As a simple example, consider the following, using groupby
:
import polars as pl
df = pl.DataFrame(
[pl.Series("id", ["a", "b", "a"]), pl.Series("x", [0, 1, 2])]
)
print(df.group_by("id").agg(pl.col("x")))
# shape: (2, 2)
# ┌─────┬───────────┐
# │ id ┆ x │
# │ --- ┆ --- │
# │ str ┆ list[i64] │
# ╞═════╪═══════════╡
# │ b ┆ [1] │
# │ a ┆ [0, 2] │
# └─────┴───────────┘
But if we use over
, we get:
import polars as pl
df = pl.DataFrame(
[pl.Series("id", ["a", "b", "a"]), pl.Series("x", [0, 1, 2])]
)
print(df.with_columns(pl.col("x").over("id")))
# shape: (3, 2)
# ┌─────┬─────┐
# │ id ┆ x │
# │ --- ┆ --- │
# │ str ┆ i64 │
# ╞═════╪═════╡
# │ a ┆ 0 │
# │ b ┆ 1 │
# │ a ┆ 2 │
# └─────┴─────┘
How can the groupby
result be achieved using over
? Well, using mapping_strategy="join"
.
A slightly more complicated example, meant to showcase why we might want to use over
instead of groupby
:
import polars as pl
# the smallest value a Float32 can encode is 1e-38
# therefore, as far as we are concerned,
# 1e-41 and 1e-42 should be indistinguishable
# in other words, we do not want to use "other" as an id column
# but we do want to preserve other!
df = pl.DataFrame(
[
pl.Series("id", ["a", "b", "a"]),
pl.Series("other", [1e-41, 1e-16, 1e-42], dtype=pl.Float32()),
pl.Series("x", [0, 1, 2]),
]
)
print(df.group_by("id").agg(pl.col("x"), pl.col("other")).explode("other"))
# shape: (3, 3)
# ┌─────┬───────────┬────────────┐
# │ id ┆ x ┆ other │
# │ --- ┆ --- ┆ --- │
# │ str ┆ list[i64] ┆ f32 │
# ╞═════╪═══════════╪════════════╡
# │ a ┆ [0, 2] ┆ 9.9997e-42 │
# │ a ┆ [0, 2] ┆ 1.0005e-42 │
# │ b ┆ [1] ┆ 1.0000e-16 │
# └─────┴───────────┴────────────┘
Now, using over
:
import polars as pl
# the smallest value a Float32 can encode is 1e-38
# therefore, as far as we are concerned,
# 1e-41 and 1e-42 should be indistinguishable
# in other words, we do not want to use "other" as an id column
# but we do want to preserve other!
df = pl.DataFrame(
[
pl.Series("id", ["a", "b", "a"]),
pl.Series("other", [1e-41, 1e-16, 1e-42], dtype=pl.Float32()),
pl.Series("x", [0, 1, 2]),
]
)
print(df.with_columns(pl.col("x").over(["id"], mapping_strategy="join")))
● ● ● ● ● ● ●
● **Set of tasks**:
A. In the Polars text, change "df" to "frame" and give the passage again, starting at "As a simple" and ending at "shape: (2, 2)".
B. For each statement, say whether it agrees with the Polars text, answering yes or no and quoting the words that settle it.
(i) The output of the first group_by example has the shape (2, 2).
(ii) The smallest value a Float32 can encode is given as 1e-42.
(iii) The groupby result can be achieved with over by using mapping_strategy="join".
C. Pick up the Polars text after its last line and continue it.
None of the records are needed for this work.
● ● ● ● ● ● ●
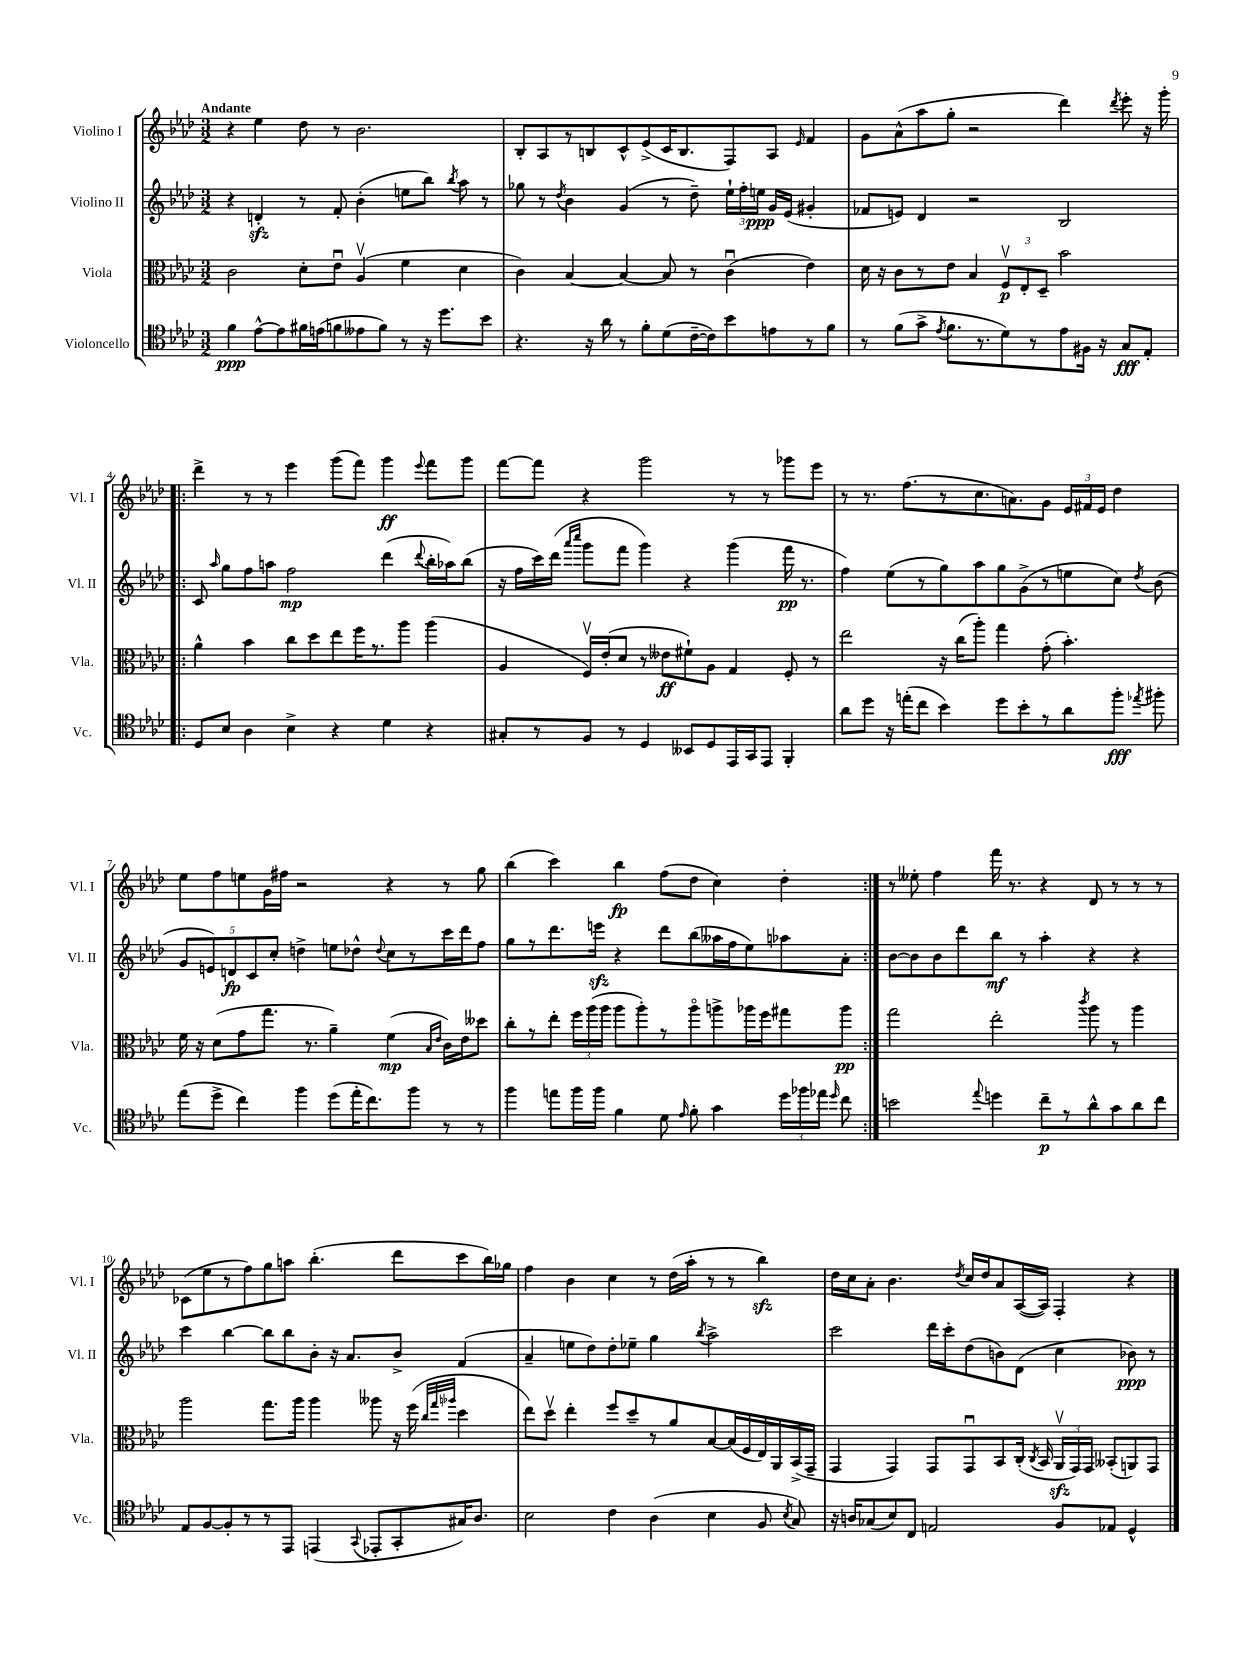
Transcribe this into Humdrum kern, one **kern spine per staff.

**kern	**dynam	**kern	**dynam	**kern	**dynam	**kern	**dynam
*part4	*part4	*part3	*part3	*part2	*part2	*part1	*part1
*staff4	*staff4	*staff3	*staff3	*staff2	*staff2	*staff1	*staff1
*I"Violoncello	*	*I"Viola	*	*I"Violino II	*	*I"Violino I	*
*I'Vc.	*	*I'Vla.	*	*I'Vl. II	*	*I'Vl. I	*
*clefC4	*	*clefC3	*	*clefG2	*	*clefG2	*
*k[b-e-a-d-]	*	*k[b-e-a-d-]	*	*k[b-e-a-d-]	*	*k[b-e-a-d-]	*
*M3/2	*	*M3/2	*	*M3/2	*	*M3/2	*
=1	=1	=1	=1	=1	=1	=1	=1
!	!	!	!	!	!	!LO:TX:a:B:t=Andante	!
4f\	ppp	2c\	.	4r	.	4r	.
[8e-^^\L	.	.	.	4dnzz'/	.	4ee-\	.
8e-\]	.	.	.	.	.	.	.
16f#X\L	.	8d-'\L	.	8r	.	8dd-\	.
(16en\J	.	.	.	.	.	.	.
8fn\	.	8e-u\J	.	8f'/	.	8r	.
8e--X\	.	(4A-v/	.	(4b-'\	.	2.b-\	.
8f\J)	.	.	.	.	.	.	.
8r	.	4f\	.	8een\L	.	.	.
16r	.	.	.	8bb-\J)	.	.	.
8.dd-\L	.	.	.	.	.	.	.
.	.	.	.	8qbb-/	.	.	.
.	.	4d-\	.	8aa-\	.	.	.
8b-\J	.	.	.	8r	.	.	.
=2	=2	=2	=2	=2	=2	=2	=2
4.r	.	4c\)	.	8gg-X\	.	8B-'/L	.
.	.	.	.	8r	.	8A-/	.
.	.	.	.	8qdd-/	.	.	.
.	.	[4B-/	.	4b-\	.	8r	.
16r	.	.	.	.	.	8Bn/	.
16a-\	.	.	.	.	.	.	.
8r	.	4B-/_	.	(4g/	.	8c^^/	.
8f'\L	.	.	.	.	.	(8e-^/	.
(8d-\	.	8B-/]	.	8r	.	16c/K	.
.	.	.	.	.	.	8.B/	.
[16c~\L	.	8r	.	8dd-~\)	.	.	.
16c\J])	.	.	.	.	.	.	.
8b-\	.	(4cu\	.	24ee-`\LL	.	8F/)	.
.	.	.	.	24ff'\	.	.	.
.	.	.	.	24een\JJ	ppp	.	.
8en\	.	.	.	16g/LL	.	8A-/J	.
.	.	.	.	(16e-/JJ	.	.	.
.	.	.	.	.	.	16qqe-/	.
8r	.	4e-\)	.	4g#X'/	.	4f/	.
8f\J	.	.	.	.	.	.	.
=3	=3	=3	=3	=3	=3	=3	=3
8r	.	16d-\	.	8f-X/L	.	8g\L	.
.	.	16r	.	.	.	.	.
(8f\L	.	8c\L	.	8en/J)	.	(8a-^^\	.
8g^\J	.	8r	.	4d-/	.	8aa-\	.
8qe-/	.	.	.	.	.	.	.
8.f\L	.	8e-\J	.	.	.	8gg'\J	.
.	.	4B-/	.	2r	.	2r	.
8.r	.	.	.	.	.	.	.
8d-\)	.	12Fv/L	p	.	.	.	.
.	.	12E-'/	.	.	.	.	.
8r	.	.	.	.	.	.	.
.	.	12D-~/J	.	.	.	.	.
8e-\	.	2b-\	.	2B-/	.	4ddd-\)	.
16F#X\Jk	.	.	.	.	.	.	.
16r	.	.	.	.	.	.	.
.	.	.	.	.	.	8qddd-/	.
8G/L	fff	.	.	.	.	8eee-'\	.
8E-'/J	.	.	.	.	.	16r	.
.	.	.	.	.	.	16ggg'\	.
!!LO:LB:g=z
=4!|:	=4!|:	=4!|:	=4!|:	=4!|:	=4!|:	=4!|:	=4!|:
8D-/L	.	4a-^^\	.	8c/	.	4ddd-^\	.
.	.	.	.	16qqaa-/	.	.	.
8B-/J	.	.	.	8gg\L	.	.	.
4A-\	.	4b-\	.	8ff\	.	8r	.
.	.	.	.	8aan\J	.	8r	.
4B-^\	.	8cc\L	.	2ff\	mp	4eee-\	.
.	.	8dd-\	.	.	.	.	.
4r	.	8ee-\	.	.	.	(8ggg\L	.
.	.	16ff\K	.	.	.	8fff\J)	.
.	.	8.r	.	.	.	.	.
4d-\	.	.	.	(4ddd-\	.	4ggg\	ff
.	.	8aa-\J	.	.	.	.	.
.	.	.	.	8qqddd-/	.	8qqeee-/	.
4r	.	(4aa-\	.	16bb-'\LL	.	8fff\L	.
.	.	.	.	16aa-X\J)	.	.	.
.	.	.	.	(8bb-\J	.	8ggg\J	.
=5	=5	=5	=5	=5	=5	=5	=5
8G#X'/L	.	4A-/	.	16r	.	[8fff\L	.
.	.	.	.	16ff\LL	.	.	.
8r	.	.	.	16ccc\)	.	8fff\J]	.
.	.	.	.	(16ddd-\JJ	.	.	.
.	.	.	.	16qqaaa-/LL	.	.	.
.	.	.	.	16qqcccc/JJ	.	.	.
8F/J	.	16Fv/LL)	.	8ggg\L	.	4r	.
.	.	(16e-'/J	.	.	.	.	.
8r	.	8d-/J	.	8fff\J	.	.	.
4D-/	.	8r	.	4ggg\)	.	2ggg\	.
.	.	8e--X\L	ff	.	.	.	.
8BB--X/L	.	8f#X`\)	.	4r	.	.	.
8D-/	.	8A-\J	.	.	.	.	.
16EE-/L	.	4G/	.	(4ggg\	.	8r	.
16GG/J	.	.	.	.	.	.	.
8EE-/J	.	.	.	.	.	8r	.
4FF'/	.	8F'/	.	16fff\	pp	8ggg-X\L	.
.	.	.	.	8.r	.	.	.
.	.	8r	.	.	.	8eee-\J	.
=6	=6	=6	=6	=6	=6	=6	=6
8a-\L	.	2ee-\	.	4ff\)	.	8r	.
8dd-\J	.	.	.	.	.	8.r	.
16r	.	.	.	(8ee-\L	.	.	.
(16een'\KL	.	.	.	.	.	(8.ff\L	.
8cc\J	.	.	.	8r	.	.	.
4b-\)	.	16r	.	8gg\)	.	8r	.
.	.	(16cc\KL	.	.	.	.	.
.	.	8aa-'\J)	.	8aa-\	.	8.cc\	.
8dd-\L	.	4gg\	.	8gg\	.	.	.
.	.	.	.	.	.	8.an\)	.
8b-'\	.	.	.	(8g^\	.	.	.
8r	.	(8g'\	.	8r	.	8g\J	.
8a-\	.	4.b-'\)	.	8een\	.	24e-/LL	.
.	.	.	.	.	.	24f#X/	.
.	.	.	.	.	.	24e-/JJ	.
8ff'\J	fff	.	.	8cc\J)	.	4dd-\	.
8qee-X/	.	.	.	8qdd-/	.	.	.
8ff#X'\	.	.	.	(8b-\	.	.	.
!!LO:LB:g=z
=7	=7	=7	=7	=7	=7	=7	=7
(8ee-\L	.	16f\	.	10g/L	.	8ee-\L	.
.	.	16r	.	.	.	.	.
.	.	.	.	10en/)	.	.	.
8dd-^\J	.	(8d-\L	.	.	.	8ff\	.
.	.	.	.	10dn/	fp	.	.
4cc\)	.	8g\	.	.	.	8een\	.
.	.	.	.	10c/	.	.	.
.	.	8.gg\J	.	.	.	16g\L	.
.	.	.	.	10cc'/J	.	.	.
.	.	.	.	.	.	16ff#X\JJ	.
4ff\	.	.	.	4ddn^\	.	2r	.
.	.	8.r	.	.	.	.	.
(8dd-\L	.	4a-~\)	.	8een\L	.	.	.
16ee-'\K	.	.	.	8dd-X^^\J	.	.	.
8.cc\)	.	.	.	.	.	.	.
.	.	.	.	8qqdd-/	.	.	.
.	.	(4f\	mp	8cc\L	.	4r	.
8ff\J	.	.	.	8r	.	.	.
.	.	16qqB-/LL	.	.	.	.	.
.	.	16qqe-/JJ	.	.	.	.	.
8r	.	16c\LL)	.	16ccc\L	.	8r	.
.	.	16e-\J	.	16ddd-\J	.	.	.
8r	.	8dd--X\J	.	8ff\J	.	8gg\	.
=8	=8	=8	=8	=8	=8	=8	=8
4ff\	.	8cc'\L	.	8gg\L	.	(4bb-\	.
.	.	8r	.	8r	.	.	.
8een\L	.	8ee-'\J	.	8.ddd-\	.	4ccc\)	.
16ff\L	.	24ff\LL	.	.	.	.	.
.	.	(24aa-\	.	.	.	.	.
16ff\JJ	.	.	.	16eeenzz\Jk	.	.	.
.	.	24aa-\JJ	.	.	.	.	.
4f\	.	8aa-\L	.	4r	.	4bb-\	fp
.	.	8aa-'\)	.	.	.	.	.
8d-\	.	8r	.	8ddd-\L	.	(8ff\L	.
16qqe-/	.	.	.	.	.	.	.
8f'\	.	8aa-\	.	(8bb-\	.	8dd-\J	.
4g\	.	8aan^\	.	16aa--X\L	.	4cc\)	.
.	.	.	.	16ff\J	.	.	.
.	.	16aa-X\L	.	8ee-\)	.	.	.
.	.	16ff\J	.	.	.	.	.
24dd-\LL	.	8gg#X\	.	8aa-X\	.	4dd-'\	.
24ff-X\	.	.	.	.	.	.	.
24ee-X\JJ	.	.	.	.	.	.	.
16qqdd-/	.	.	.	.	.	.	.
8cc\	.	8aa-\J	pp	8a-'\J	.	.	.
=9:|!	=9:|!	=9:|!	=9:|!	=9:|!	=9:|!	=9:|!	=9:|!
2bn\	.	2gg\	.	[8b-\L	.	8r	.
.	.	.	.	8b-\]	.	8ee--X'\	.
.	.	.	.	8b-\	.	4ff\	.
.	.	.	.	8ddd-\	.	.	.
8qqee-/	.	.	.	.	.	.	.
4ddn\	.	2ee-'\	.	8bb-\J	mf	16fff\	.
.	.	.	.	.	.	8.r	.
.	.	.	.	8r	.	.	.
8cc~\L	p	.	.	4aa-'\	.	4r	.
8r	.	.	.	.	.	.	.
.	.	8qccc/	.	.	.	.	.
8a-^^\	.	8aa-\	.	4r	.	8d-/	.
8g\	.	8r	.	.	.	8r	.
8a-\	.	4aa-\	.	4r	.	8r	.
8cc\J	.	.	.	.	.	8r	.
!!LO:LB:g=z
=10	=10	=10	=10	=10	=10	=10	=10
8E-/L	.	2aa-\	.	4ccc\	.	(8c-X\L	.
[8F/	.	.	.	.	.	8ee-\	.
8F'/]	.	.	.	[4bb-\	.	8r	.
8r	.	.	.	.	.	8ff\)	.
8r	.	8.gg\L	.	8bb-\L]	.	8gg\	.
8EE-/J	.	.	.	8bb-\	.	8aan\J	.
.	.	16aa-\Jk	.	.	.	.	.
(4EEn/	.	4aa-\	.	8b-'\J	.	(4.bb-'\	.
.	.	.	.	16r	.	.	.
.	.	.	.	8.a-/L	.	.	.
8qqGG/	.	.	.	.	.	.	.
8EE-X'/L	.	8aa--X\	.	.	.	.	.
8GG'/	.	16r	.	8b-^/J	.	8ddd-\L	.
.	.	(16ff\	.	.	.	.	.
.	.	32qqcc/LLL	.	.	.	.	.
.	.	32qqgg/	.	.	.	.	.
.	.	32qqaa-X/JJJ	.	.	.	.	.
16G#X/K)	.	4dd-\	.	(4f/	.	8ccc\	.
8.A-/J	.	.	.	.	.	.	.
.	.	.	.	.	.	16bb-\L)	.
.	.	.	.	.	.	16gg-X\JJ	.
=11	=11	=11	=11	=11	=11	=11	=11
2B-\	.	8ee-\L)	.	4a-~/	.	4ff\	.
.	.	8dd-v\J	.	.	.	.	.
.	.	4ee-'\	.	8een\L	.	4b-\	.
.	.	.	.	8dd-\)	.	.	.
4c\	.	8ff/L	.	8dd-'\	.	4cc\	.
.	.	8dd-~/	.	8ee-X~\J	.	.	.
(4A-\	.	8r	.	4gg\	.	8r	.
.	.	8a-/	.	.	.	(16dd-\LL	.
.	.	.	.	.	.	16aa-'\JJ	.
.	.	.	.	8qbb-/	.	.	.
4B-\	.	[8B-/	.	2aa-^\	.	8r	.
.	.	(16B-/L]	.	.	.	8r	.
.	.	16F/	.	.	.	.	.
8F/	.	16E-/)	.	.	.	4bb-zz\)	.
.	.	16AA-/	.	.	.	.	.
8qB-/	.	.	.	.	.	.	.
8G/)	.	(16BB-^/	.	.	.	.	.
.	.	16GG~/JJ	.	.	.	.	.
=12	=12	=12	=12	=12	=12	=12	=12
16r	.	4GG/	.	2ccc\	.	16dd-\LL	.
16An/KL	.	.	.	.	.	16cc\J	.
(8G-X/	.	.	.	.	.	8a-'\J	.
8B-/)	.	4GG/)	.	.	.	4.b-\	.
8C/J	.	.	.	.	.	.	.
2En/	.	8GG/L	.	16ddd-\LL	.	.	.
.	.	.	.	16ccc'\J	.	.	.
.	.	.	.	.	.	8qdd-/	.
.	.	8GGu/	.	(8dd-\	.	16cc/LL	.
.	.	.	.	.	.	16dd-/J	.
.	.	8BB-/	.	8bn\)	.	8a-/	.
.	.	(16C'/Jk	.	(8d-\J	.	([16A-/L	.
.	.	8qC/	.	.	.	.	.
.	.	16BB-/	.	.	.	16A-/JJ])	.
8F/L	.	24AA-zzv/LL	.	4cc\	.	4F'/	.
.	.	24GG/)	.	.	.	.	.
.	.	24GG/JJ	.	.	.	.	.
8E-X/J	.	(8BB--X'/L	.	.	.	.	.
4D-^^/	.	8AAn/)	.	8b-X\)	ppp	4r	.
.	.	8GG/J	.	8r	.	.	.
==	==	==	==	==	==	==	==
*-	*-	*-	*-	*-	*-	*-	*-
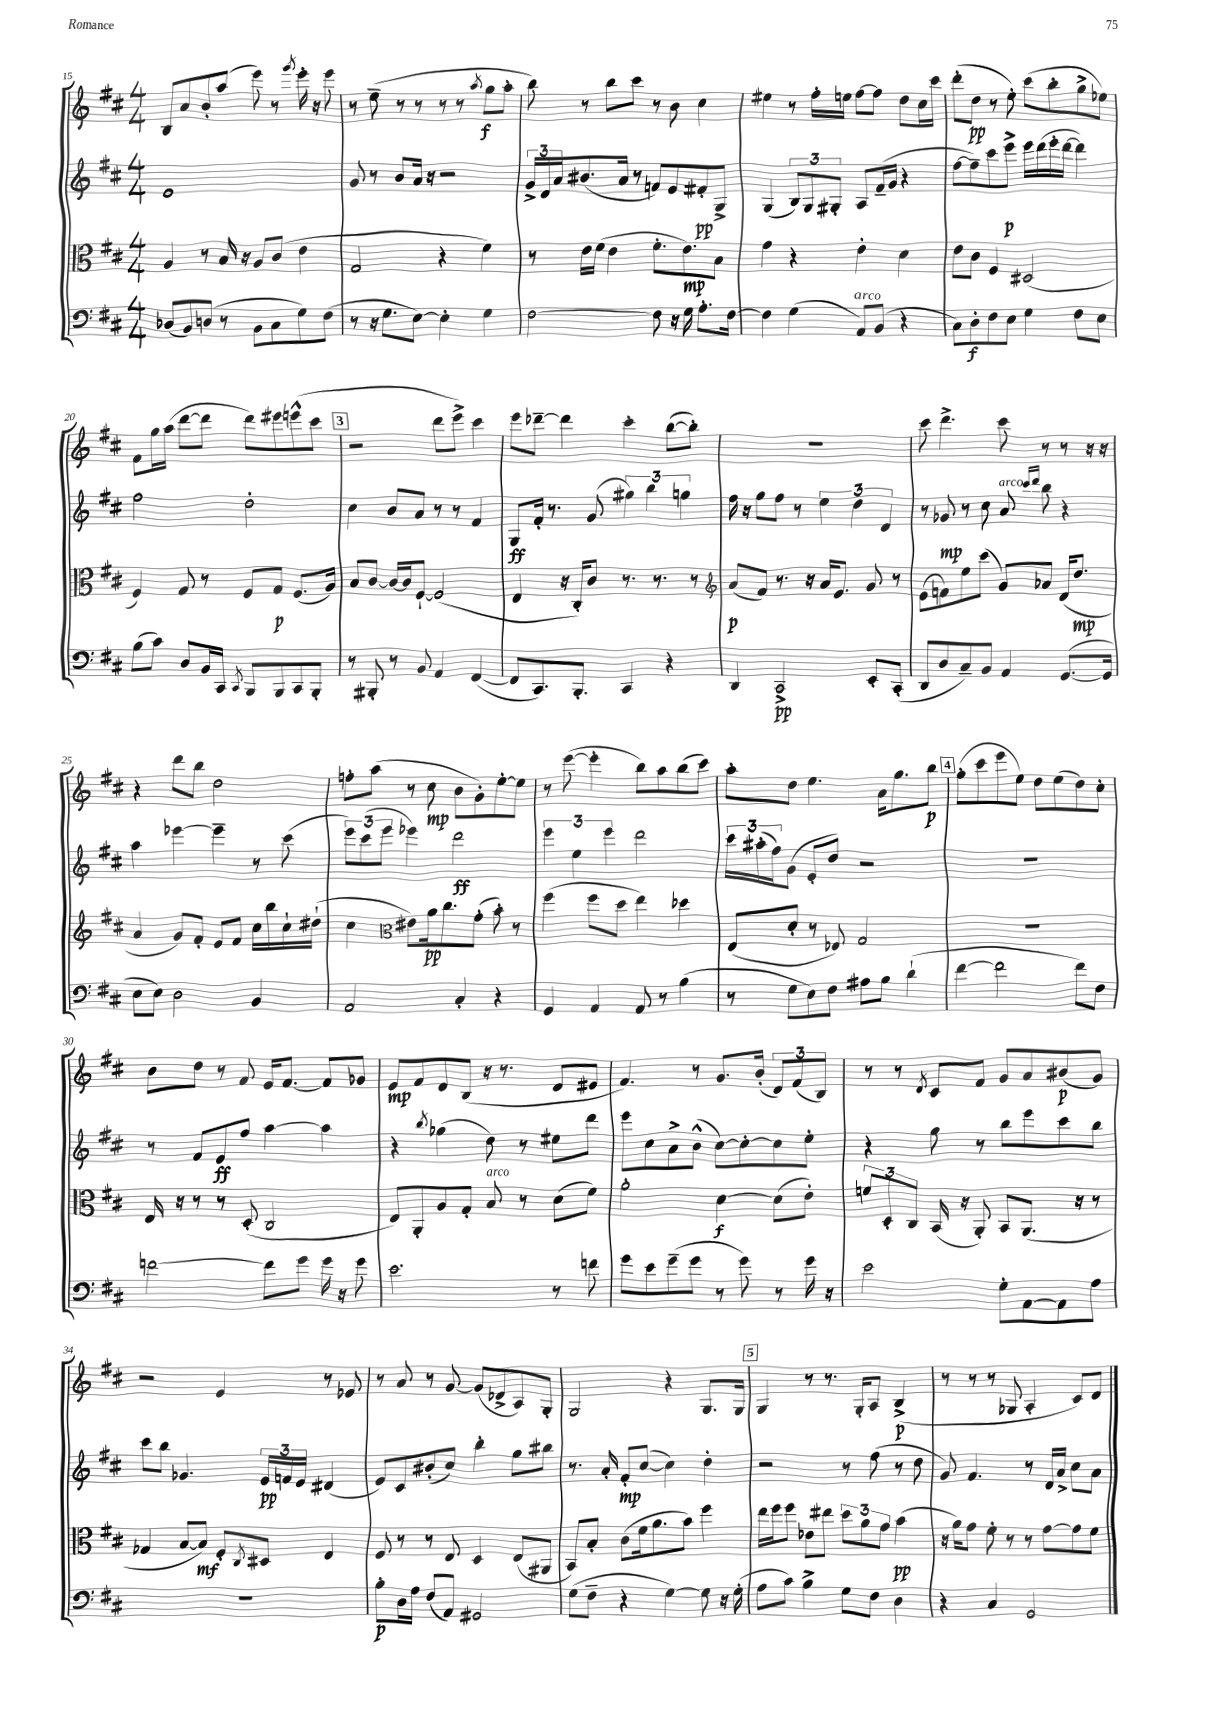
● ● ● ● ● ● ●
● **Expected responses**:
A.
As a simple example, consider the following, using groupby
:
import polars as pl
frame = pl.DataFrame(
[pl.Series("id", ["a", "b", "a"]), pl.Series("x", [0, 1, 2])]
)
print(frame.group_by("id").agg(pl.col("x")))
# shape: (2, 2)

B.
(i) Yes: "# shape: (2, 2)"
(ii) No: "the smallest value a Float32 can encode is 1e-38"
(iii) Yes: "Well, using mapping_strategy="join""

C.
# shape: (3, 3)
# ┌─────┬────────────┬───────────┐
# │ id ┆ other ┆ x │
# │ --- ┆ --- ┆ --- │
# │ str ┆ f32 ┆ list[i64] │
# ╞═════╪════════════╪═══════════╡
# │ a ┆ 9.9997e-42 ┆ [0, 2] │
# │ b ┆ 1.0000e-16 ┆ [1] │
# │ a ┆ 1.0005e-42 ┆ [0, 2] │
# └─────┴────────────┴───────────┘
The trouble using mapping_strategy="join"
is that its very slow. So, this suggests that I ought to do a group_by
followed by a join
:
import polars as pl
import polars.selectors as cs
# the smallest value a Float32 can encode is 1e-38
# therefore, as far as we are concerned,
# 1e-41 and 1e-42 should be indistinguishable
# in other words, we do not want to use "other" as an id column
# but we do want to preserve other!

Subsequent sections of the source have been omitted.